Una vecchia promessa
Correva l’anno 2001 e nel Documento di programmazione economica e finanziaria del neonato governo Berlusconi, al capitolo “La politica economica 2002-2006: il progetto per l’intera legislatura”, si legge che “(…) per quanto riguarda le persone fisiche la riforma mirerà a ripartire in senso più equitativo e progressivo il carico delle imposte facendo diretto riferimento al nucleo familiare come soggetto di imposta. A tali fini verranno ridotte a due le aliquote, una del 23 per cento per i redditi fino a 200 milioni [di lire] e la massima del 33 per cento per i redditi superiori. I redditi intorno ai 22 milioni [di lire] fruiranno, in funzione della composizione del nucleo familiare, di un’esenzione totale. Si otterrà in tal modo la progressività del carico fiscale sia in senso verticale, relativamente ai diversi livelli di reddito, sia in senso orizzontale, relativamente al numero dei componenti della famiglia, anche introducendo deduzioni di reddito imponibile per ogni componente del nucleo familiare, concentrate sui redditi medio-bassi e adeguate ai costi effettivi minimi di decorosa sussistenza”.
La proposta non rimase solo un proposito del Dpef, ma nel 2003 fu concretizzata con l’approvazione della legge delega n. 80, in cui all’articolo 3 si disciplina la nuova imposta sul reddito riducendo a due le aliquote, “rispettivamente pari al 23 per cento fino a 100 mila euro e al 33 per cento oltre tale importo”. Inoltre, vi si definisce la volontà di istituire una no tax area e di concentrare le deduzioni sui redditi medio-bassi. Ci troviamo quindi in presenza non di una vera e propria flat tax, ma di una imposta simile, a due aliquote e due scaglioni.
Costi di ieri e di oggi
A suo tempo lavoce.info commentò ampiamente la legge delega (si veda Guerra e Giannini e Baldini e Bosi).

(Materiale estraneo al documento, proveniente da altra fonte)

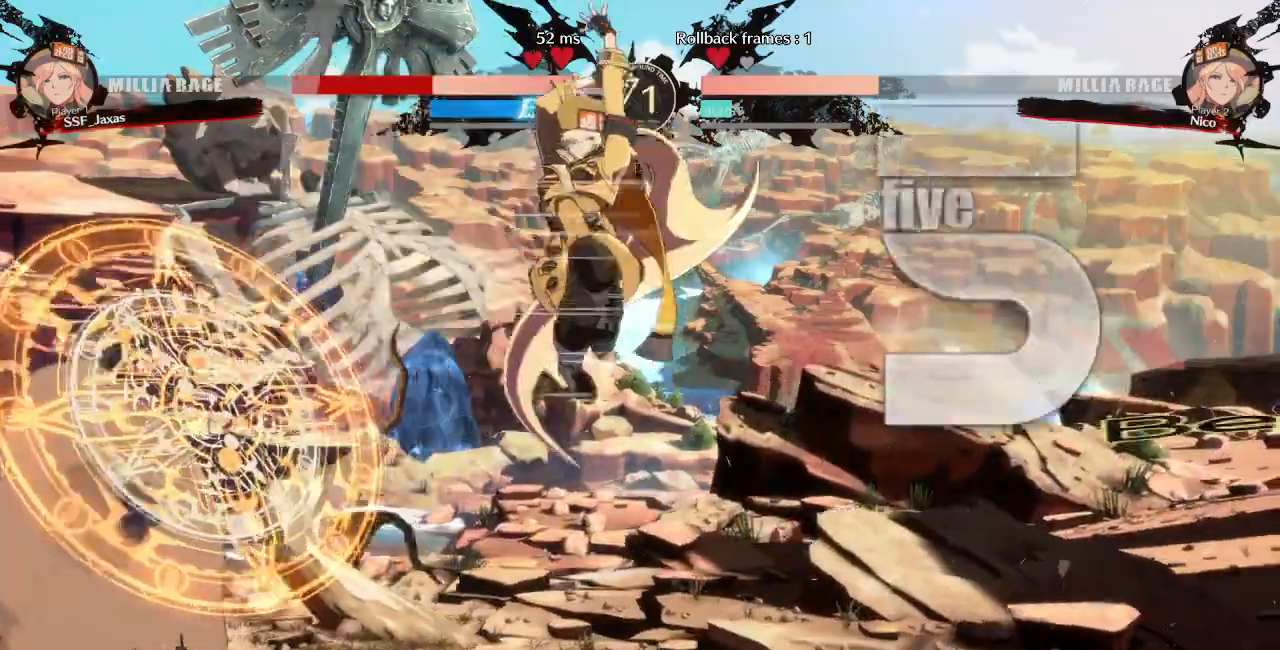
Gameplay with a controller (arcade stick); each line is a JSON object with the inputs held at the frame after it (dt_ms = milliseconds from this image to that frame). "events" lists button and stick changes between this image and that frame as [ms after this image, input, new state], when the widget could be followed in between. Not read: L3 R3 START.
{"dt_ms": 500, "buttons": ["DPAD_DOWN", "DPAD_RIGHT"], "events": [[300, "DPAD_DOWN", "up"], [367, "DPAD_DOWN", "down"]]}
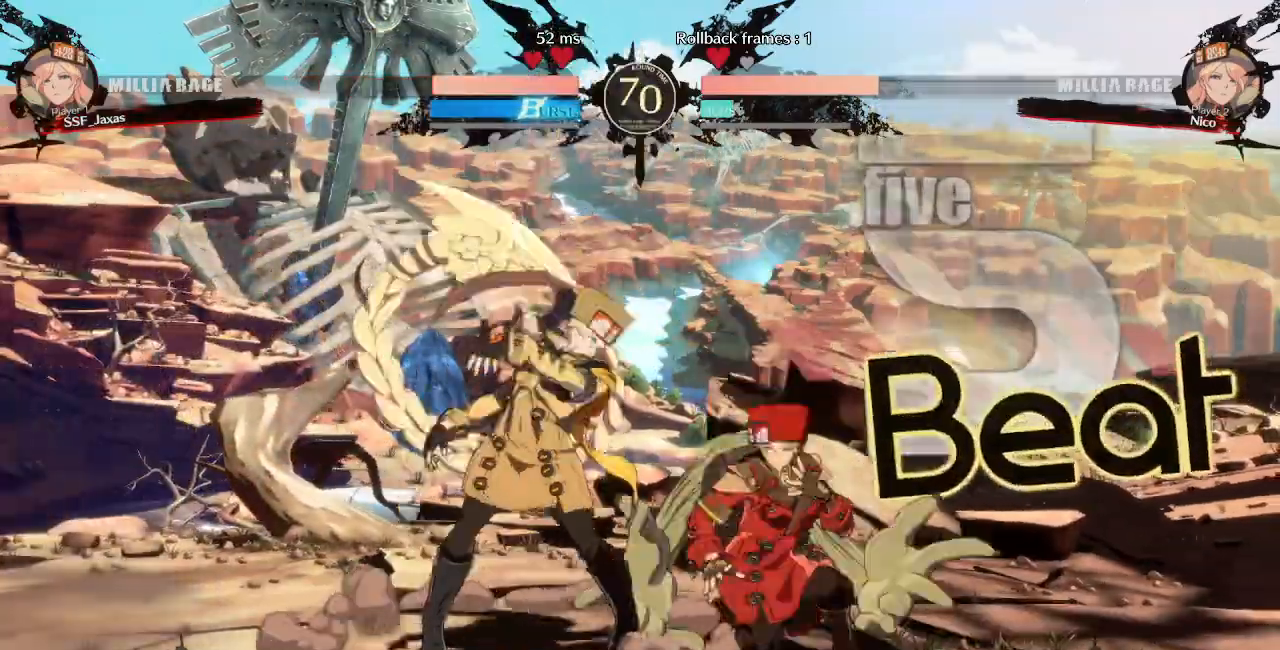
{"dt_ms": 500, "buttons": ["DPAD_DOWN", "DPAD_RIGHT"], "events": []}
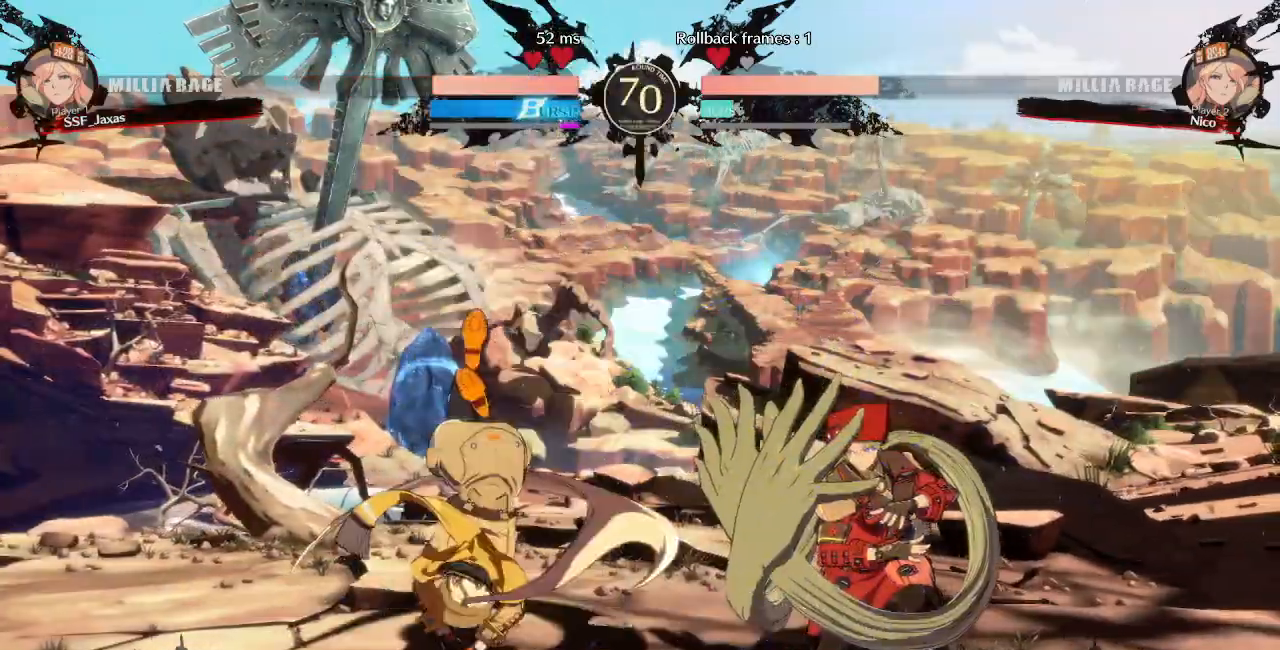
{"dt_ms": 500, "buttons": [], "events": [[450, "DPAD_DOWN", "up"], [467, "DPAD_RIGHT", "up"]]}
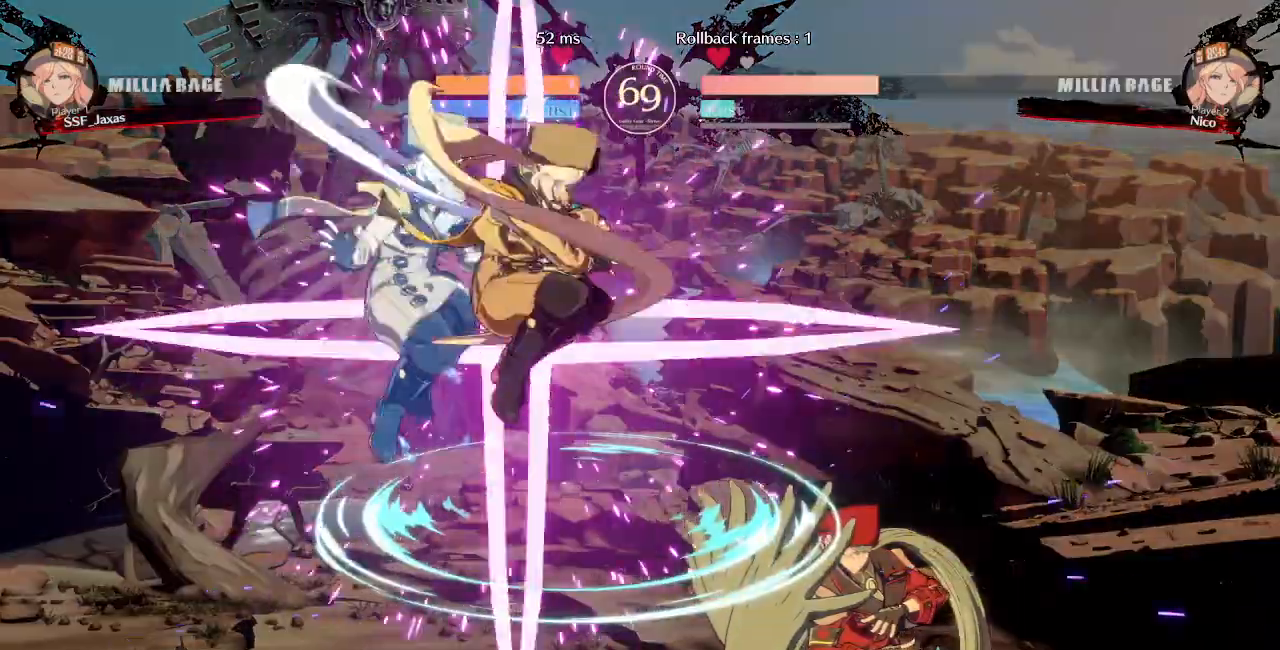
{"dt_ms": 500, "buttons": []}
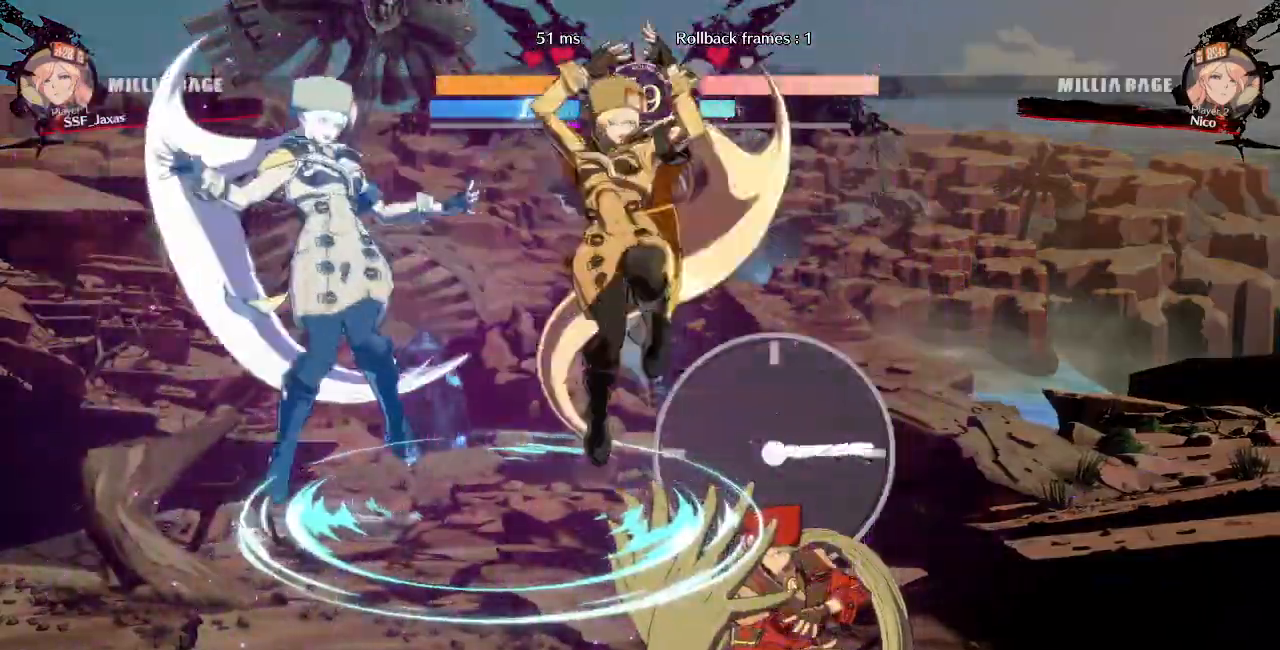
{"dt_ms": 1000, "buttons": ["DPAD_DOWN", "DPAD_RIGHT"]}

Dal punto di vista dello sforzo finanziario richiesto, la proposta fatta quindici anni fa risultava più realistica rispetto a quella che Forza Italia lancia in questa campagna elettorale. Sarebbe infatti costata circa 24 miliardi, che sono più o meno la metà di quanto costerebbe l’attuale proposta di Forza Italia.
Tuttavia, quella legge delega non è mai stata attuata perché non sono mai stati promulgati i decreti delegati. Il motivo addotto è stato l’eccessivo aggravio che ne sarebbe derivato per le finanze pubbliche, benché anche allora, come oggi, la motivazione principale della riforma fosse riposta in un forte recupero dell’evasione fiscale.
La decisione di non dare seguito alla legge delega, peraltro, fu presa in un periodo in cui le finanze pubbliche del nostro paese erano in una situazione migliore dell’attuale.
Il rapporto debito pubblico/Pil nel 2001 si attestava al 104,7 per cento e negli anni successivi sarebbe sceso fino ad arrivare nel 2004 a 100,1 per cento. Invece, negli ultimi quindici anni il rapporto debito pubblico/Pil è aumentato di 30 punti percentuali, in gran parte per il calo del Pil, attestandosi nel 2016 al 132 per cento.
Ci si chiede come in una situazione di finanze pubbliche di gran lunga più sfavorevole rispetto a quella del 2003 – a causa della crisi economica degli ultimi dieci anni – possa essere credibile la promessa di realizzare una riforma fiscale che richiede un aggravio finanziario di gran lunga maggiore. Soprattutto quando la prima non è mai varata, come invece promesso, seppure le condizioni fossero più favorevoli.